是封个侯爵,就是做个八品的司务,也是力不从心。

    因着这份荣耀本就不该属于他,所以他才愈发畏首畏尾。

    生怕哪一日丢了,那这辈子坐吃山空的潇洒日子,也就算是到头了。

    其实不单是他,就连裴迎春也劝道:

    “是啊,怎么能休妻呢?这摇钱树都栽在自家门前了,哪儿还有砍了的道理?”

    说着话锋一转,指责起了裴远舟,

    “她从前给侯府花钱连眼睛都不带眨一下,乍然态度转变这般大,哥哥就没找过自己的原因?”

    “我的原因?”

    “可不是?我也是女人,我明白沈氏的心情。你看看你,自沈氏小产后,你就再没去跟她同房过。

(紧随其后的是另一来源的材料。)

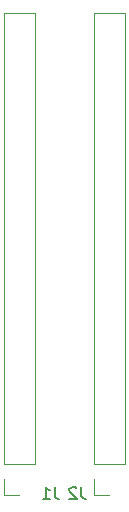
<source format=gbr>
%TF.GenerationSoftware,KiCad,Pcbnew,(5.1.9)-1*%
%TF.CreationDate,2021-02-03T20:34:43-05:00*%
%TF.ProjectId,NerdConsole_BreadBoard_Bridge16,4e657264-436f-46e7-936f-6c655f427265,rev?*%
%TF.SameCoordinates,Original*%
%TF.FileFunction,Legend,Bot*%
%TF.FilePolarity,Positive*%
%FSLAX46Y46*%
G04 Gerber Fmt 4.6, Leading zero omitted, Abs format (unit mm)*
G04 Created by KiCad (PCBNEW (5.1.9)-1) date 2021-02-03 20:34:43*
%MOMM*%
%LPD*%
G01*
G04 APERTURE LIST*
%ADD10C,0.120000*%
%ADD11C,0.150000*%
G04 APERTURE END LIST*
D10*
%TO.C,J1*%
X146620000Y-127980000D02*
X147950000Y-127980000D01*
X146620000Y-126650000D02*
X146620000Y-127980000D01*
X146620000Y-125380000D02*
X149280000Y-125380000D01*
X149280000Y-125380000D02*
X149280000Y-87220000D01*
X146620000Y-125380000D02*
X146620000Y-87220000D01*
X146620000Y-87220000D02*
X149280000Y-87220000D01*
%TO.C,J2*%
X154220000Y-87220000D02*
X156880000Y-87220000D01*
X154220000Y-125380000D02*
X154220000Y-87220000D01*
X156880000Y-125380000D02*
X156880000Y-87220000D01*
X154220000Y-125380000D02*
X156880000Y-125380000D01*
X154220000Y-126650000D02*
X154220000Y-127980000D01*
X154220000Y-127980000D02*
X155550000Y-127980000D01*
%TO.C,J1*%
D11*
X150933333Y-127352380D02*
X150933333Y-128066666D01*
X150980952Y-128209523D01*
X151076190Y-128304761D01*
X151219047Y-128352380D01*
X151314285Y-128352380D01*
X149933333Y-128352380D02*
X150504761Y-128352380D01*
X150219047Y-128352380D02*
X150219047Y-127352380D01*
X150314285Y-127495238D01*
X150409523Y-127590476D01*
X150504761Y-127638095D01*
%TO.C,J2*%
X153183333Y-127352380D02*
X153183333Y-128066666D01*
X153230952Y-128209523D01*
X153326190Y-128304761D01*
X153469047Y-128352380D01*
X153564285Y-128352380D01*
X152754761Y-127447619D02*
X152707142Y-127400000D01*
X152611904Y-127352380D01*
X152373809Y-127352380D01*
X152278571Y-127400000D01*
X152230952Y-127447619D01*
X152183333Y-127542857D01*
X152183333Y-127638095D01*
X152230952Y-127780952D01*
X152802380Y-128352380D01*
X152183333Y-128352380D01*
%TD*%
M02*

</source>
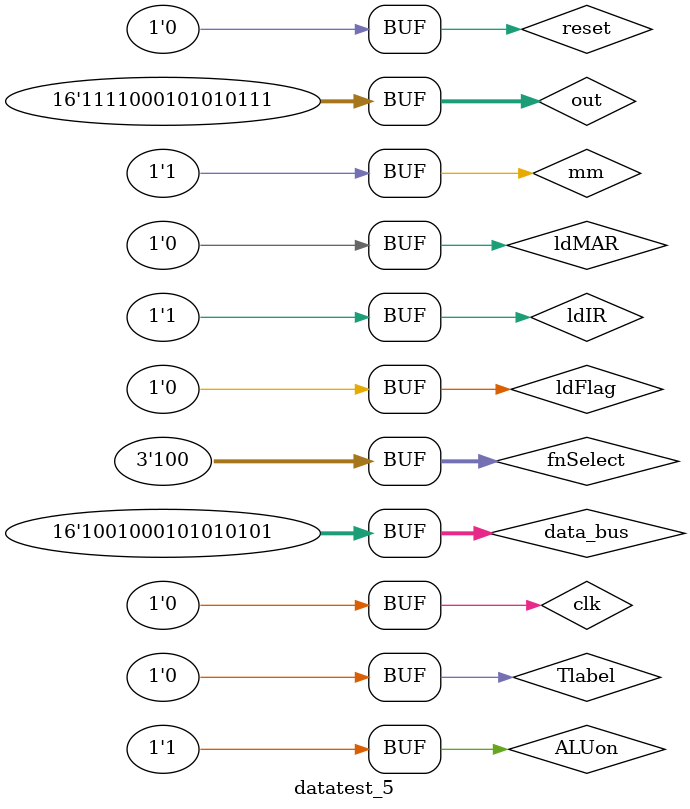
<source format=v>
`timescale 1ns / 1ps


module datatest_5;

	// Inputs
	reg ldMAR;
	reg [15:0] data_bus;
	reg ldIR;
	reg Tlabel;
	reg clk;
	reg ALUon;
	reg [2:0] fnSelect;
	reg mm;
	reg [15:0] out;
	reg reset;
	reg ldFlag;

	// Outputs
	wire [3:0] ir_1;
	wire [1:0] ir_2;
	wire [1:0] ir_3;
	wire [2:0] ir_4;
	wire [2:0] funct;
	wire s;
	wire v;
	wire c;
	wire z;
	wire cc;

	// Instantiate the Unit Under Test (UUT)
	datapath uut (
		.ldMAR(ldMAR), 
		.data_bus(data_bus), 
		.ldIR(ldIR), 
		.Tlabel(Tlabel), 
		.clk(clk), 
		.ir_1(ir_1), 
		.ir_2(ir_2), 
		.ir_3(ir_3), 
		.ir_4(ir_4), 
		.ALUon(ALUon), 
		.fnSelect(fnSelect), 
		.funct(funct), 
		.mm(mm), 
		.out(out), 
		.s(s), 
		.v(v), 
		.c(c), 
		.z(z), 
		.cc(cc), 
		.reset(reset), 
		.ldFlag(ldFlag)
	);

	initial begin
		// Initialize Inputs
		ldMAR = 0;
		data_bus = 0;
		ldIR = 0;
		Tlabel = 0;
		clk = 0;
		ALUon = 0;
		fnSelect = 0;
		mm = 0;
		out = 0;
		reset = 0;
		ldFlag = 0;
#10;
		clk=0;
		#5
		clk=1;
		data_bus = 16'b0010000101010101;
		ldIR =1;
		Tlabel =0;
		ldMAR =0;
		ALUon =1;
		fnSelect = 3'b100;
		mm =1;
		out = 16'b1111000101010111;
		#5
		clk=0;
		#5
		clk=1;
		data_bus = 16'b0011011101010101;
		ldIR =1;
		Tlabel =1;
		ldMAR =1;
		ALUon =0;
		fnSelect = 3'b101;
		mm=0;
		out = 16'b1111000101010001;
		#5
		clk =0;
		#5
		clk=1;
		data_bus = 16'b0100000101010101;
		ldIR =1;
		Tlabel =0;
		ldMAR =0;
		ALUon =1;
		fnSelect = 3'b100;
		mm =1;
		out = 16'b1111000101010111;
		#5
		clk=0;
		#5
		clk = 1;
		data_bus = 16'b0101000101010101;
		ldIR =1;
		Tlabel =0;
		ldMAR =0;
		ALUon =1;
		fnSelect = 3'b100;
		mm =1;
		out = 16'b1111000101010111;
		#5
		clk=0;
		#5
		clk = 1;
		data_bus = 16'b0110000101010101;
		ldIR =1;
		Tlabel =0;
		ldMAR =0;
		ALUon =1;
		fnSelect = 3'b100;
		mm =1;
		out = 16'b1111000101010111;
		#5
		clk=0;
		#5
		clk = 1;
		data_bus = 16'b0111000101010101;
		ldIR =1;
		Tlabel =0;
		ldMAR =0;
		ALUon =1;
		fnSelect = 3'b100;
		mm =1;
		out = 16'b1111000101010111;
		#5
		clk=0;
		#5
		clk = 1;
		data_bus = 16'b1000000101010101;
		ldIR =1;
		Tlabel =0;
		ldMAR =0;
		ALUon =1;
		fnSelect = 3'b100;
		mm =1;
		out = 16'b1111000101010111;
		#5
		clk=0;
		#5
		clk = 1;
		data_bus = 16'b1001000101010101;
		ldIR =1;
		Tlabel =0;
		ldMAR =0;
		ALUon =1;
		fnSelect = 3'b100;
		mm =1;
		out = 16'b1111000101010111;
		#5
		clk=0;

	end
endmodule


</source>
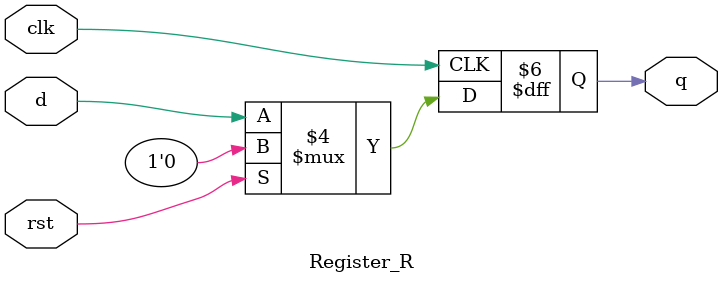
<source format=v>
module Register_R(q, d, rst, clk);
    parameter N = 1;
    parameter INIT = {N{1'b0}};
    output reg [N-1:0] q;
    input [N-1:0]      d;
    input 	      rst, clk;
    initial
        q = INIT;
    always @(posedge clk)
        if (rst)
            q <= INIT;
        else
            q <= d;
endmodule // REGISTER_R

</source>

让她日日独守空闺,这跟守活寡有什么区别?”

    裴迎春眼底闪过一抹狡黠,压低了声音道:

    “你就算不爱她,你也得假装恩爱把她给哄开心了。实在不行,你就权当陪她睡觉,她给你银子就成!”

    老夫人气道:“从来都是烟花女子讨好男子,以此获利谋生。你这是把你哥哥当成什么了?供人把玩的面首吗?”

    她长出一口气,将郁结吐出来,继而声若洪钟道:

    “我儿有大本事!哪里需要这般丢了面子换里子?”

    “我名下还有两间铺头,咱们拿回来好好经营,总能赚到银子,不必看沈氏的脸色!”

    裴迎春急得直跺脚,“就算经营铺子,那赚银子也是需要时间的。现在侯府就剩下六个铜板了,我还拿什么跟我夫君一起开酒楼?”

    见老夫人瞪了她一眼,她才略有收敛,

    “那不说我,就说您吧。您方才可是跟何员外签了契的,现在违约,三天之内再拿不出一千两赔给人家,人家真要闹到官府去了,咱们丹阳侯府岂不成了整个上京的笑话?”

    “一千两还难不倒我!”

    老夫人愤然转身去了里屋,不一会儿捧了个首饰匣子出来,

    里面堆积的金银玉器琳琅满目,耀的人眼晕。